Driving to El Paso, Asher's car runs out of fuel; they spot an unlocked cabin full of ethanol, which Renato plans to process into gasoline. When he learns that Asher threw away his passports to prevent him from leaving, he locks him in the bathroom and attempt to drive back home but is apprehended by border guards and is forced to spend a night in the cell with undocumented immigrants. Asher bails him out the next day and reveals that the cabin they broke into belonged to a group of rednecks they earlier encountered and has taken his goat "Renatito" captive. The two brothers return to the cabin and fill it with ethanol vapor to knock out the rednecks, freeing "Renatito".

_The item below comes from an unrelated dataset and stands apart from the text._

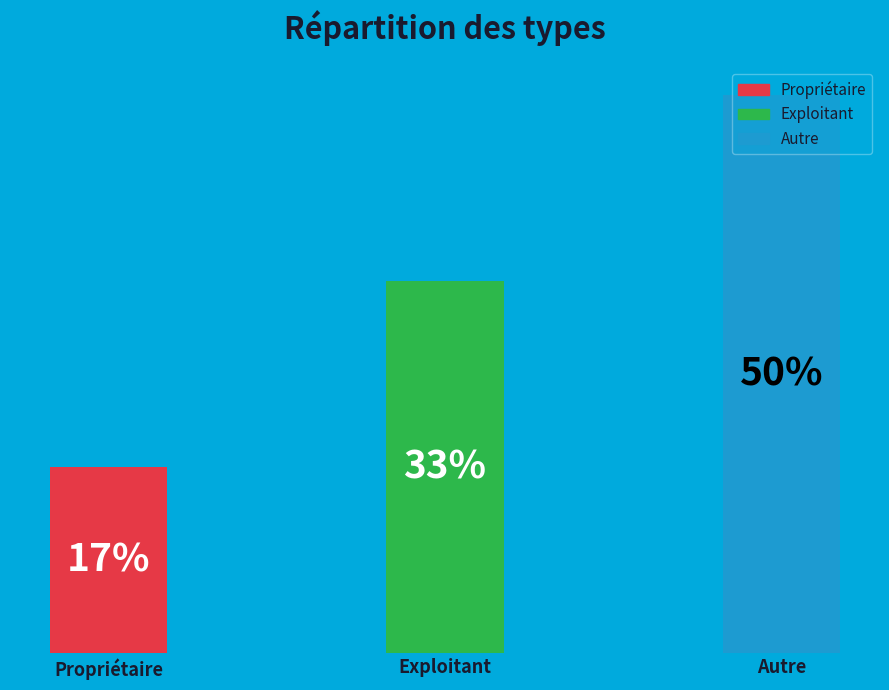

Count the number of slices in the pie.

3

As they reach El Paso, Renato–deciding to pursue for the final clue, is given a DVD video from Flavio. He explains that, after he was thrown away by the guards, he is found care by the nuns at the nearby convent. Though he made a recovery, he learns from Katherine that she has given birth to Asher. Already torn over having to leave behind another son, he calls his old wife to inform her that he will not be coming home, and that was when Renato stopped caring for him. He further explains that while he loved Asher, he became distant when his flamboyant and carefree personality makes him different to Renato. He closes the message by explaining that he orchestrated the entire journey in hopes that they can not only forgive him but grow as brothers.

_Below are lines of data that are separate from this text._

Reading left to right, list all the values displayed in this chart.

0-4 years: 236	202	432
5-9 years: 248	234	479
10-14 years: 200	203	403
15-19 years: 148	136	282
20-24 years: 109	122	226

The nun then shows the brothers that "Eloise" is really a full-size plane Flavio built for his sons. Now with a way to return to Mexico, Renato invites both Asher and "Renatito" to his upcoming wedding, and they fly away together above the Sumidero Canyon, where Renato and Flavio had once dreamed of flying there. As Renato and Pamela get married, their son, Emilio, flies his toy plane and crashes into a nearby shack, prompting everyone who witnessed the accident to run.

== Cast ==
- Luis Gerardo Méndez as Renato
  - Ian Inigo as the Young Renato
- Connor Del Rio as Asher
- José Zúñiga as Evaristo
- Vincent Spano as Mr. B
- Pia Watson as Pamela
- Juan Pablo Espinosa as Flavio
- Jwaundace Candece as Doris

==Production==
In May 2019, it was announced Luis Gerardo Méndez had joined the cast of the film, with Luke Greenfield directing from a screenplay by Eduardo Cisneros and Jason Shuman with Focus Features producing and distributing. In June 2019, Connor Del Rio joined the cast of the film. In August 2019, Pia Watson, Juan Pablo Espinosa and Vincent Spano joined the cast of the film.

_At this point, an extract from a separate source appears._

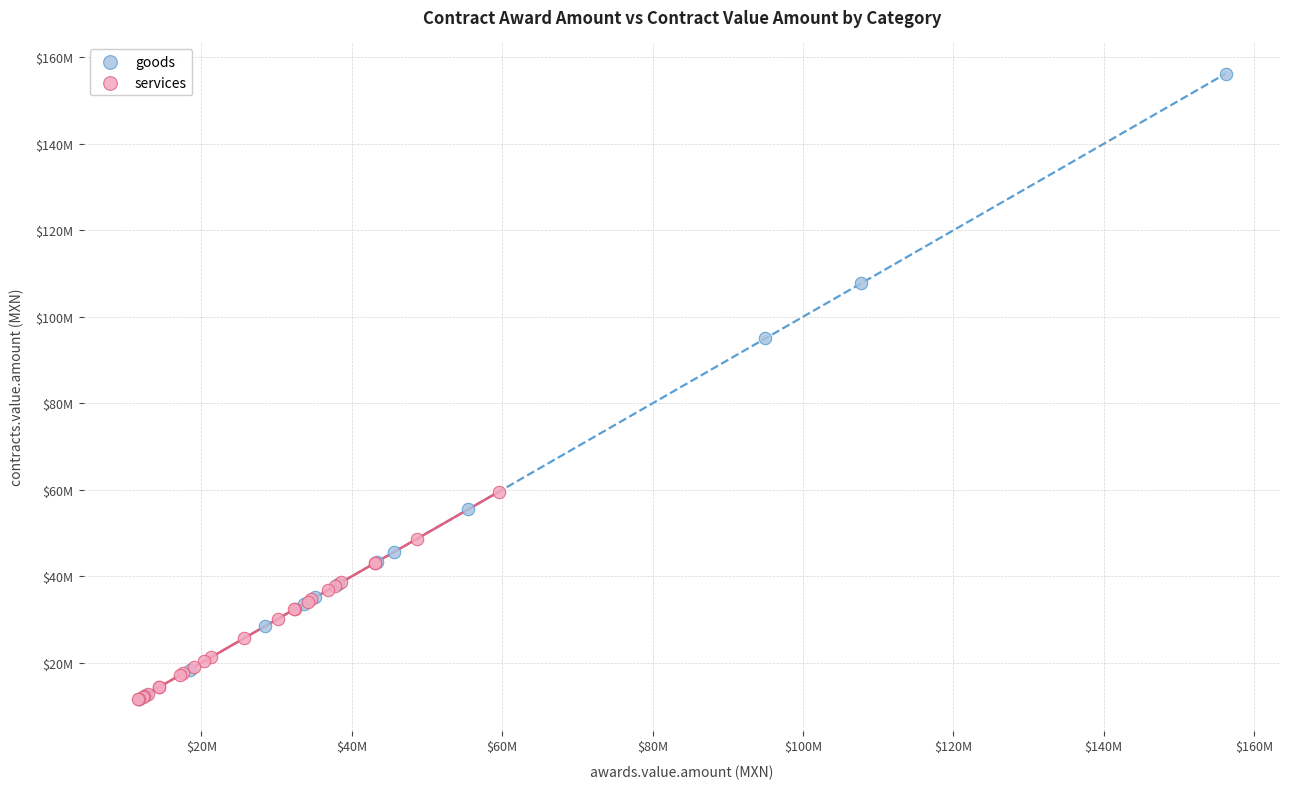

What are all the series names shown in the legend?

goods, services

Principal photography began in New Mexico in July 2019, and lasted 31 days.

==Reception==
=== Box office ===
The film grossed $720,000 from 1,369 theaters in its opening weekend, finishing second at the box office. It remained in second in its sophomore weekend, falling 30% to $490,000. On its third weekend it earned $200,000 more.

=== Critical response ===
On review aggregator website Rotten Tomatoes, the film holds an approval rating of 36% and an average rating of 5.2/10, based on 45 reviews. The site's critics consensus reads: "Half road trip comedy, half family drama, Half Brothers adds up to a less-than-halfway-entertaining look at immigration through the experiences of two siblings." According to Metacritic, which sampled seven critics and calculated a weighted average score of 30 out of 100, the film received "generally unfavorable" reviews. Audiences polled by CinemaScore gave the film an average grade of "B" on an A+ to F scale, while PostTrak reported 77% of audience members gave the film a positive score, with 47% saying they would definitely recommend it.